-- TEXTE FOURNI --
Rainaldo da Supino échappa comme Nogaret aux conséquences terribles que son acte aurait entraînées à d’autres époques. Le 29 octobre 1312, nous le trouvons à Paris donnant quittance au roi de 10,000 florins petits de Florence, touchés sur les associés des Peruzzi à Carcassone, comme prix du concours qu’il avait donné à l’exécution de la capture de Boniface, pour lui et ses amis en compensation telle quelle des dépenses qu’il avait faites à cette occasion. Il y raconte l’incident d’Anagni, naturellement selon la version de Nogaret. Nogaret ne pouvait exécuter sa commission sans risque de mort ; « alors il eut recours à nous, enfans dévoués de l’église romaine. » Il reconnaît la fidélité avec laquelle Nogaret a tenu ses engagemens, les peines qu’il s’est données, les frais qu’il a faits avec l’aide du roi. C’est en voyant les peines et les anxiétés que s’imposait ledit sieur Guillaume pour la délivrance commune, en même temps les périls qu’il courait, les dépenses qu’il faisait, que Rainaldo s’est joint à lui. Il reconnaît du reste que la somme qu’il touche n’implique nullement que le roi soit responsable de ce qu’on a pu commettre d’illicite. Il déclare que lui, son frère Thomas, la commune de Ferentino, le capitaine de cette commune, tous les nobles de la campagne de Rome tiennent le roi et Guillaume pour quittes de leurs promesses. On remarque parmi les témoins Guillaume de Plaisian, Jacques de Peruches, Philippe Vilani. Les relations des Villani avec les Peruzzi et avec Philippe le Bel sont un fait qu’il ne faut pas oublier quand on lit le récit du célèbre chroniqueur Jean Villani sur les rapports du roi avec l’Italie et avec la papauté.

-- DONNÉES ENREGISTRÉES --
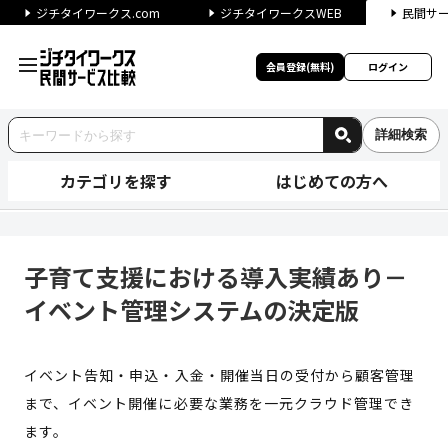
ジチタイワークス.com
ジチタイワークスWEB
民間サ
会員登録(無料)
ログイン
詳細検索
カテゴリを探す
はじめての方へ
子育て支援における導入実績あ
子育て支援における導入実績あり－
イベント管理システムの決定版
イベント告知・申込・⼊⾦・開催当⽇の受付から顧客管理
まで、イベント開催に必要な業務を⼀元クラウド管理でき
ます。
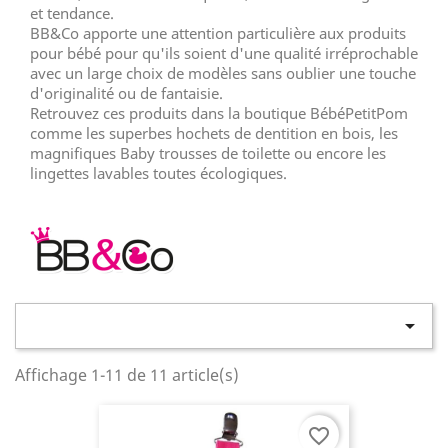
et tendance.
BB&Co apporte une attention particulière aux produits
pour bébé pour qu'ils soient d'une qualité irréprochable
avec un large choix de modèles sans oublier une touche
d'originalité ou de fantaisie.
Retrouvez ces produits dans la boutique BébéPetitPom
comme les superbes hochets de dentition en bois, les
magnifiques Baby trousses de toilette ou encore les
lingettes lavables toutes écologiques.

Affichage 1-11 de 11 article(s)
favorite_border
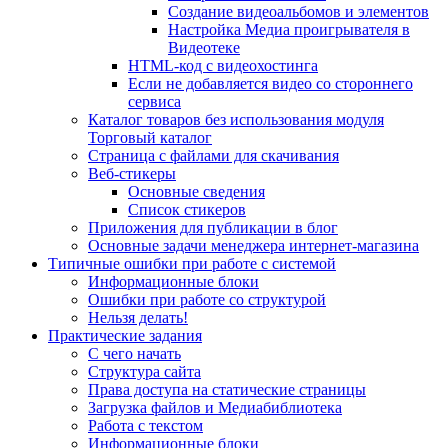
Создание видеоальбомов и элементов
Настройка Медиа проигрывателя в
Видеотеке
HTML-код с видеохостинга
Если не добавляется видео со стороннего
сервиса
Каталог товаров без использования модуля
Торговый каталог
Страница с файлами для скачивания
Веб-стикеры
Основные сведения
Список стикеров
Приложения для публикации в блог
Основные задачи менеджера интернет-магазина
Типичные ошибки при работе с системой
Информационные блоки
Ошибки при работе со структурой
Нельзя делать!
Практические задания
С чего начать
Структура сайта
Права доступа на статические страницы
Загрузка файлов и Медиабиблиотека
Работа с текстом
Информационные блоки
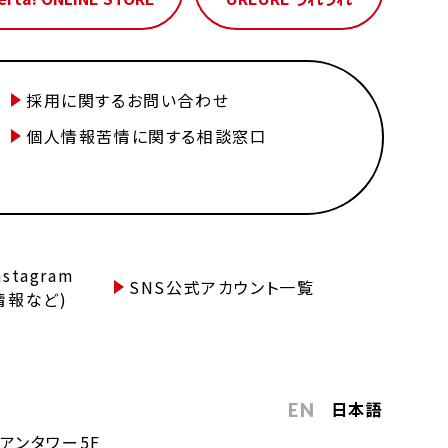
採用に関するお問い合わせ
個人情報苦情に関する相談窓口
tagram
SNS公式アカウント一覧
情報など)
日本語
EN
アンタワー5F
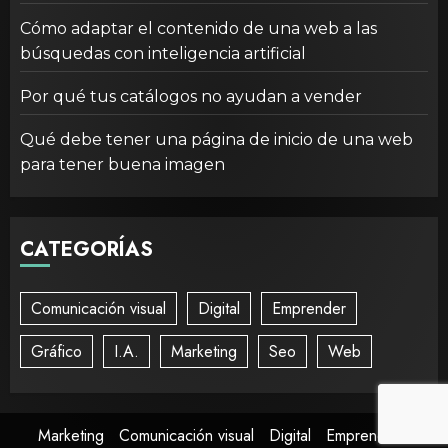
Cómo adaptar el contenido de una web a las
búsquedas con inteligencia artificial
Por qué tus catálogos no ayudan a vender
Qué debe tener una página de inicio de una web
para tener buena imagen
CATEGORÍAS
Comunicación visual
Digital
Emprender
Gráfico
I.A.
Marketing
Seo
Web
Marketing
Comunicación visual
Digital
Emprender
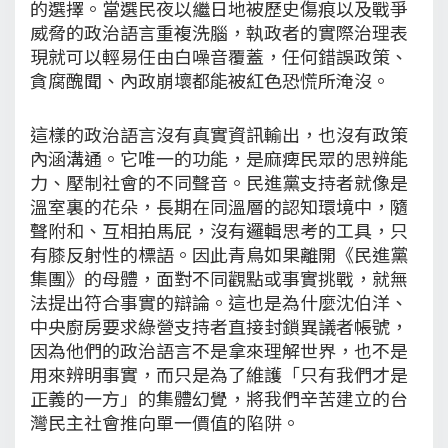
的選擇。當選民夜以繼日地被歷史傷痕以及戰爭
威脅的政治語言重複洗腦，執政者的實際治理表
現就可以輕易任由白噪音覆蓋，任何錯誤政策、
貪腐醜聞、內政崩壞都能被紅色恐慌所淹沒。
這樣的政治語言沒有真實資訊輸出，也沒有政策
內涵溝通。它唯一的功能，是麻痺民眾的思辨能
力、壓制社會的不同聲音。民進黨支持者就像是
溫室裏的花朵，長期在同溫層的認知環境中，隨
聲附和、互相拍馬屁，沒有邏輯思考的工具，只
有膝反射性的標語。因此青鳥如果離開《民進黨
集團》的母體，面對不同觀點或事實挑戰，就無
法提出符合事實的辯論。這也是為什麼沈伯洋、
中央廚房要求綠營支持者直接封鎖異議者帳號，
因為他們的政治語言不是拿來理解世界，也不是
用來辨明事實，而只是為了維護「只有我們才是
正義的一方」的集體幻覺，將我們辛苦建立的台
灣民主社會推向單一價值的陷阱。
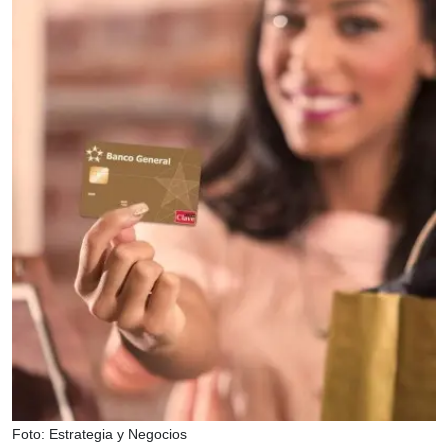
Foto: Estrategia y Negocios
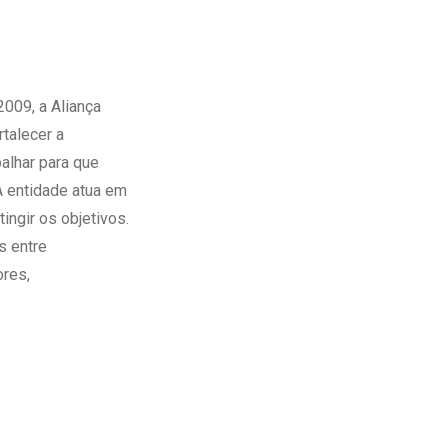
009, a Aliança
talecer a
balhar para que
A entidade atua em
tingir os objetivos.
s entre
ores,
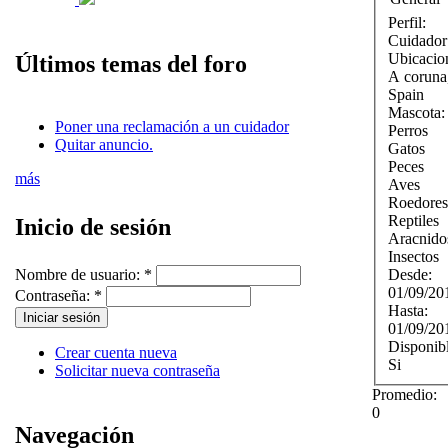
Perfil:
Cuidador
Ubicacio
Últimos temas del foro
A coruna
Spain
Mascota
Poner una reclamación a un cuidador
Perros
Quitar anuncio.
Gatos
Peces
más
Aves
Roedores
Reptiles
Inicio de sesión
Aracnido
Insectos
Desde:
Nombre de usuario:
*
01/09/20
Contraseña:
*
Hasta:
01/09/20
Disponib
Crear cuenta nueva
Si
Solicitar nueva contraseña
Promedio:
0
Navegación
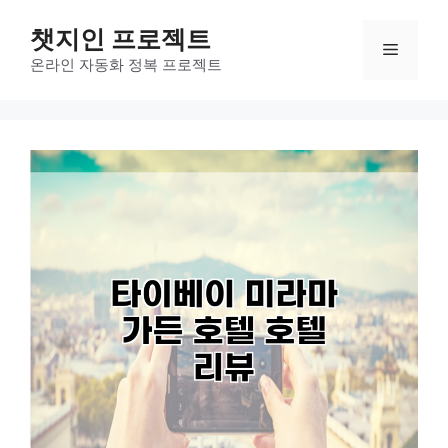
컨
챗지인 프로젝트
텐
메
츠
온라인 자동화 정복 프로젝트
로
뉴
건
너
뛰
기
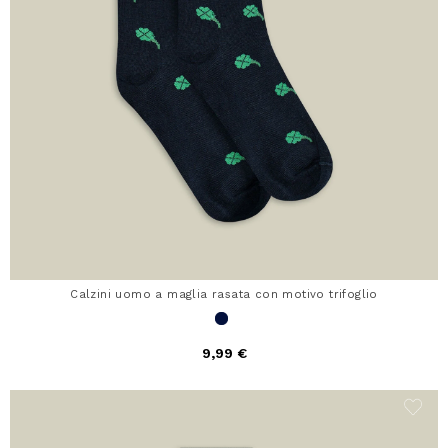
Calzini uomo a maglia rasata con motivo trifoglio
9,99 €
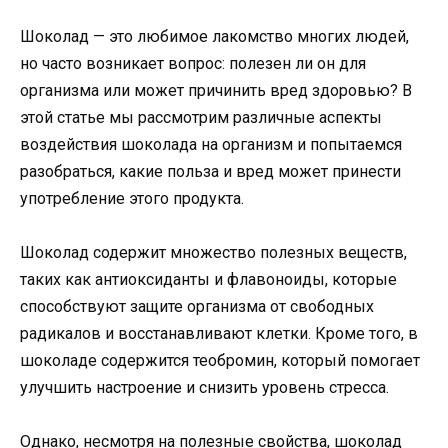
Шоколад — это любимое лакомство многих людей,
но часто возникает вопрос: полезен ли он для
организма или может причинить вред здоровью? В
этой статье мы рассмотрим различные аспекты
воздействия шоколада на организм и попытаемся
разобраться, какие польза и вред может принести
употребление этого продукта.
Шоколад содержит множество полезных веществ,
таких как антиоксиданты и флавоноиды, которые
способствуют защите организма от свободных
радикалов и восстанавливают клетки. Кроме того, в
шоколаде содержится теобромин, который помогает
улучшить настроение и снизить уровень стресса.
Однако, несмотря на полезные свойства, шоколад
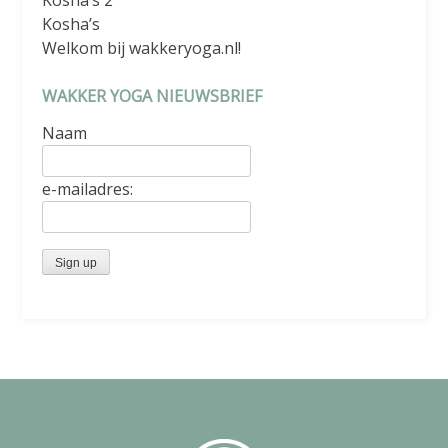
Kosha’s
Welkom bij wakkeryoga.nl!
WAKKER YOGA NIEUWSBRIEF
Naam
e-mailadres:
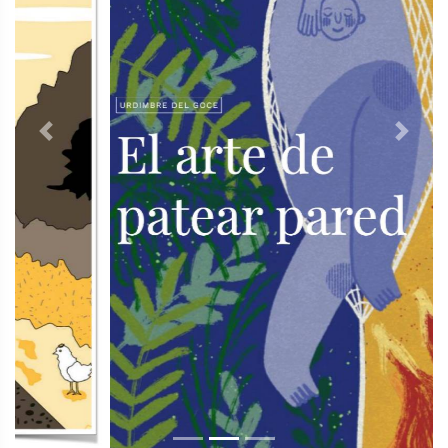
Previous
Next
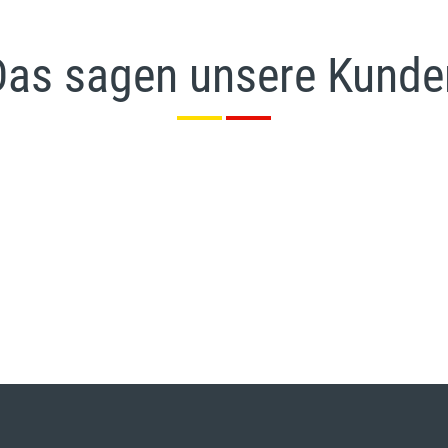
Das sagen unsere Kunde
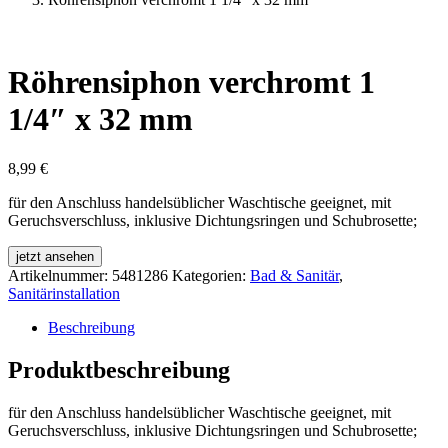
Röhrensiphon verchromt 1
1/4″ x 32 mm
8,99
€
für den Anschluss handelsüblicher Waschtische geeignet, mit
Geruchsverschluss, inklusive Dichtungsringen und Schubrosette;
jetzt ansehen
Artikelnummer:
5481286
Kategorien:
Bad & Sanitär
,
Sanitärinstallation
Beschreibung
Produktbeschreibung
für den Anschluss handelsüblicher Waschtische geeignet, mit
Geruchsverschluss, inklusive Dichtungsringen und Schubrosette;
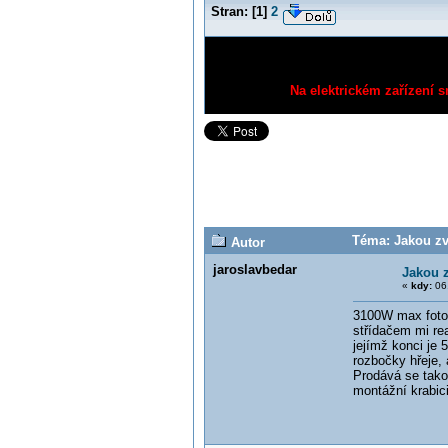
Stran:
[
1
]
2
Na elektrickém zařízení s
Téma: Jakou zv
Autor
jaroslavbedar
Jakou z
«
kdy:
06.
3100W max fotovo
střídačem mi re
jejímž konci je
rozbočky hřeje,
Prodává se tako
montážní krabic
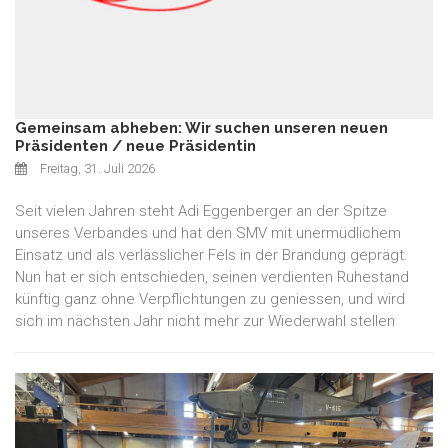
Gemeinsam abheben: Wir suchen unseren neuen
Präsidenten / neue Präsidentin
Freitag, 31. Juli 2026
Seit vielen Jahren steht Adi Eggenberger an der Spitze
unseres Verbandes und hat den SMV mit unermüdlichem
Einsatz und als verlässlicher Fels in der Brandung geprägt.
Nun hat er sich entschieden, seinen verdienten Ruhestand
künftig ganz ohne Verpflichtungen zu geniessen, und wird
sich im nächsten Jahr nicht mehr zur Wiederwahl stellen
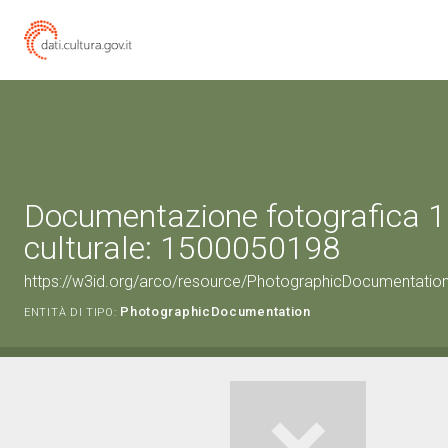
Documentazione fotografica 1
culturale: 1500050198
https://w3id.org/arco/resource/PhotographicDocumentati
PhotographicDocumentation
ENTITÀ DI TIPO:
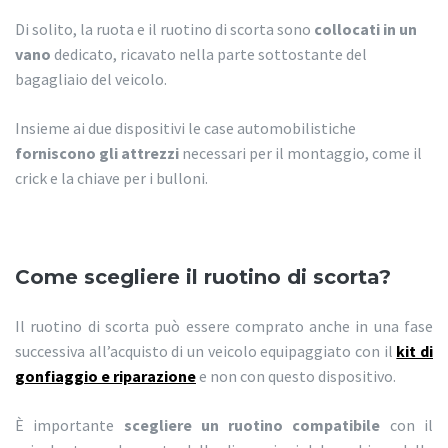
Di solito, la ruota e il ruotino di scorta sono
collocati in un
vano
dedicato, ricavato nella parte sottostante del
bagagliaio del veicolo.
Insieme ai due dispositivi le case automobilistiche
forniscono gli attrezzi
necessari per il montaggio, come il
crick e la chiave per i bulloni.
Come scegliere il ruotino di scorta?
Il ruotino di scorta può essere comprato anche in una fase
successiva all’acquisto di un veicolo equipaggiato con il
kit di
gonfiaggio e riparazione
e non con questo dispositivo.
È importante
scegliere un ruotino compatibile
con il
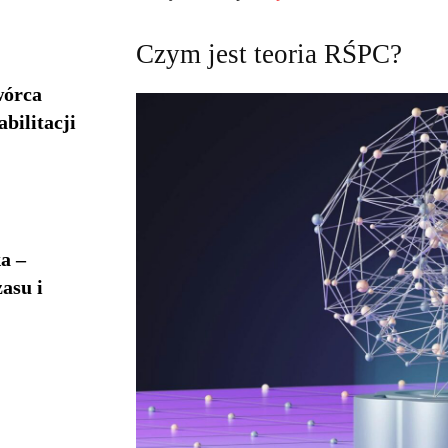
Czym jest teoria RŚPC?
wórca
bilitacji
a –
asu i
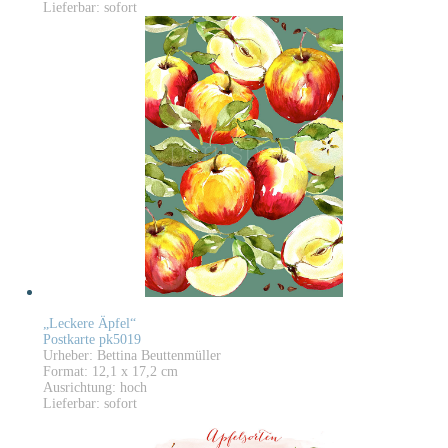
Lieferbar: sofort
„Leckere Äpfel“
Postkarte pk5019
Urheber: Bettina Beuttenmüller
Format: 12,1 x 17,2 cm
Ausrichtung: hoch
Lieferbar: sofort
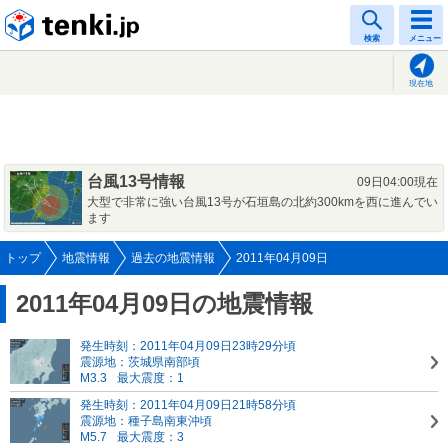
tenki.jp
検索
メニュー
現在地
台風13号情報
09日04:00現在
大型で非常に強い台風13号が石垣島の北約300kmを西に進んでい
ます
トップ
地震情報
過去の地震情報
2011年04月09日
2011年04月09日の地震情報
発生時刻：2011年04月09日23時29分頃
震源地：茨城県南部頃
M3.3
最大震度：1
発生時刻：2011年04月09日21時58分頃
震源地：種子島南東沖頃
M5.7
最大震度：3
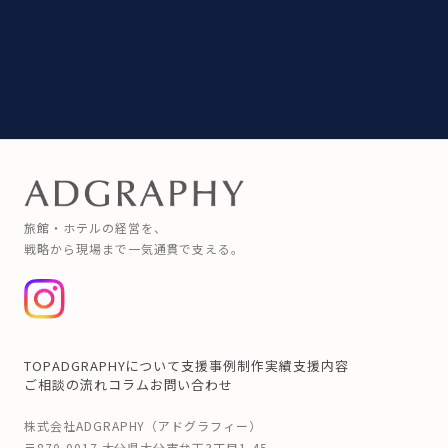
旅館・ホテルの経営を、
戦略から現場まで一気通貫で支える。
TOP
ADGRAPHYについて
支援事例
制作実績
支援内容
ご相談の流れ
コラム
お問い合わせ
株式会社ADGRAPHY（アドグラフィー）
〒870-0017 大分県大分市弁天3丁目1-45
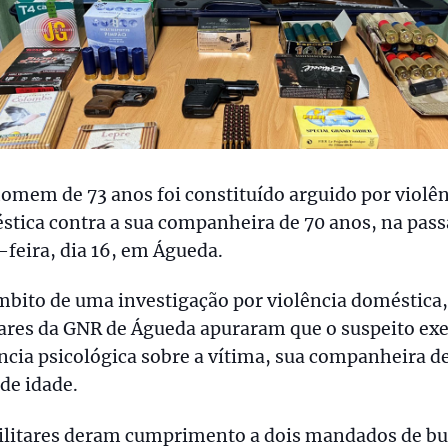
mem de 73 anos foi constituído arguido por violên
tica contra a sua companheira de 70 anos, na pas
-feira, dia 16, em Águeda.
bito de uma investigação por violência doméstica,
ares da GNR de Águeda apuraram que o suspeito exe
ncia psicológica sobre a vítima, sua companheira d
de idade.
ilitares deram cumprimento a dois mandados de bu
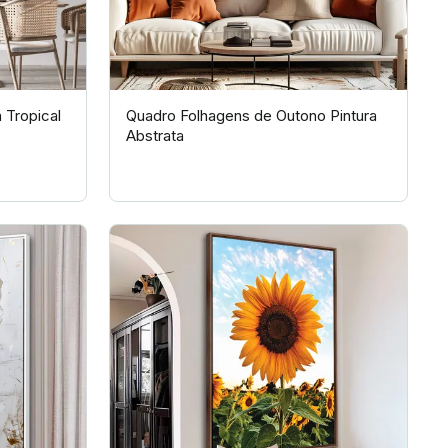
 Tropical
Quadro Folhagens de Outono Pintura
Abstrata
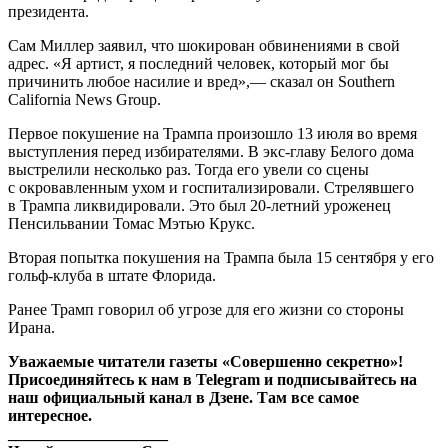
президента.
Сам Миллер заявил, что шокирован обвинениями в свой
адрес. «Я артист, я последний человек, который мог бы
причинить любое насилие и вред»,— сказал он Southern
California News Group.
Первое покушение на Трампа произошло 13 июля во время
выступления перед избирателями. В экс-главу Белого дома
выстрелили несколько раз. Тогда его увели со сцены
с окровавленным ухом и госпитализировали. Стрелявшего
в Трампа ликвидировали. Это был 20-летний уроженец
Пенсильвании Томас Мэтью Крукс.
Вторая попытка покушения на Трампа была 15 сентября у его
гольф-клуба в штате Флорида.
Ранее Трамп говорил об угрозе для его жизни со стороны
Ирана.
Уважаемые читатели газеты «Совершенно секретно»!
Присоединяйтесь к нам в Telegram и подписывайтесь на
наш официальный канал в Дзене. Там все самое
интересное.
____________________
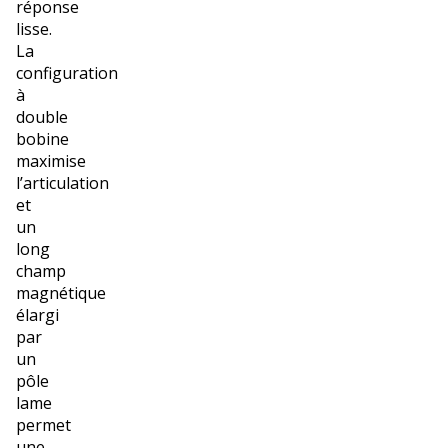
réponse
lisse.
La
configuration
à
double
bobine
maximise
l’articulation
et
un
long
champ
magnétique
élargi
par
un
pôle
lame
permet
une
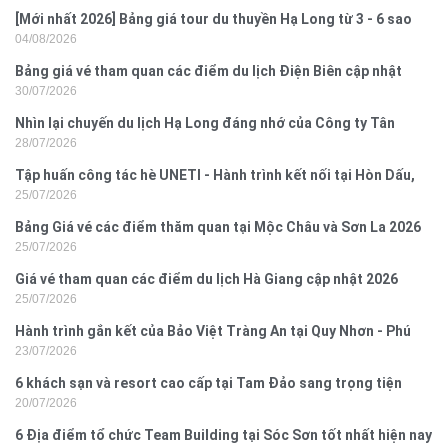
[Mới nhất 2026] Bảng giá tour du thuyền Hạ Long từ 3 - 6 sao
04/08/2026
Bảng giá vé tham quan các điểm du lịch Điện Biên cập nhật
30/07/2026
2026
Nhìn lại chuyến du lịch Hạ Long đáng nhớ của Công ty Tân
28/07/2026
Hưng 2026
Tập huấn công tác hè UNETI - Hành trình kết nối tại Hòn Dấu,
25/07/2026
Đồ Sơn
Bảng Giá vé các điểm thăm quan tại Mộc Châu và Sơn La 2026
25/07/2026
Giá vé tham quan các điểm du lịch Hà Giang cập nhật 2026
25/07/2026
Hành trình gắn kết của Bảo Việt Tràng An tại Quy Nhơn - Phú
23/07/2026
Yên
6 khách sạn và resort cao cấp tại Tam Đảo sang trọng tiện
20/07/2026
nghi
6 Địa điểm tổ chức Team Building tại Sóc Sơn tốt nhất hiện nay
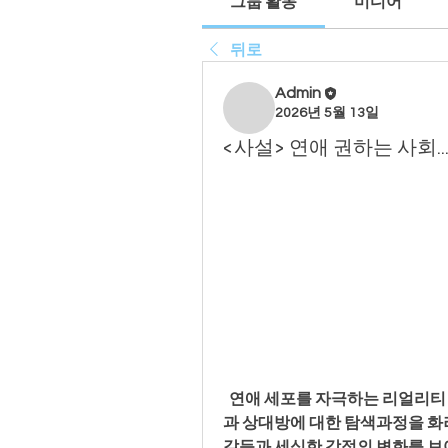
그룹 활동
미디어
뒤로
Admin
2026년 5월 13일
<사설> 연애 권하는 사회
  연애 세포를 자극하는 리얼리티 연애 예능 프로그램의 전성시대라고 해도 과언이 아니다. 새로운 만남
과 상대방에 대한 탐색과정을 
갈등과 세심한 감정의 변화를 보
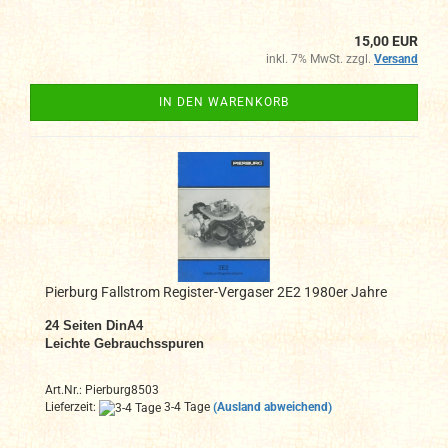
15,00 EUR
inkl. 7% MwSt. zzgl.
Versand
IN DEN WARENKORB
Pierburg Fallstrom Register-Vergaser 2E2 1980er Jahre
24 Seiten DinA4
Leichte Gebrauchsspuren
Art.Nr.: Pierburg8503
Lieferzeit:
3-4 Tage
(Ausland abweichend)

-- EXERCICES À RÉALISER --
• A. Restituez intégralement, à l'identique, le texte sur Rainaldo da Supino.
• B. Repérez dans les rangées chaque ligne contenant la chaîne « tener » et recopiez-la. La distinction entre majuscules et minuscules est significative.

-- RÉPONSES PAR NUMÉRO --
• A.
Rainaldo da Supino échappa comme Nogaret aux conséquences terribles que son acte aurait entraînées à d’autres époques. Le 29 octobre 1312, nous le trouvons à Paris donnant quittance au roi de 10,000 florins petits de Florence, touchés sur les associés des Peruzzi à Carcassone, comme prix du concours qu’il avait donné à l’exécution de la capture de Boniface, pour lui et ses amis en compensation telle quelle des dépenses qu’il avait faites à cette occasion. Il y raconte l’incident d’Anagni, naturellement selon la version de Nogaret. Nogaret ne pouvait exécuter sa commission sans risque de mort ; « alors il eut recours à nous, enfans dévoués de l’église romaine. » Il reconnaît la fidélité avec laquelle Nogaret a tenu ses engagemens, les peines qu’il s’est données, les frais qu’il a faits avec l’aide du roi. C’est en voyant les peines et les anxiétés que s’imposait ledit sieur Guillaume pour la délivrance commune, en même temps les périls qu’il courait, les dépenses qu’il faisait, que Rainaldo s’est joint à lui. Il reconnaît du reste que la somme qu’il touche n’implique nullement que le roi soit responsable de ce qu’on a pu commettre d’illicite. Il déclare que lui, son frère Thomas, la commune de Ferentino, le capitaine de cette commune, tous les nobles de la campagne de Rome tiennent le roi et Guillaume pour quittes de leurs promesses. On remarque parmi les témoins Guillaume de Plaisian, Jacques de Peruches, Philippe Vilani. Les relations des Villani avec les Peruzzi et avec Philippe le Bel sont un fait qu’il ne faut pas oublier quand on lit le récit du célèbre chroniqueur Jean Villani sur les rapports du roi avec l’Italie et avec la papauté.

• B.
Qué debe tener una página de inicio de una web
para tener buena imagen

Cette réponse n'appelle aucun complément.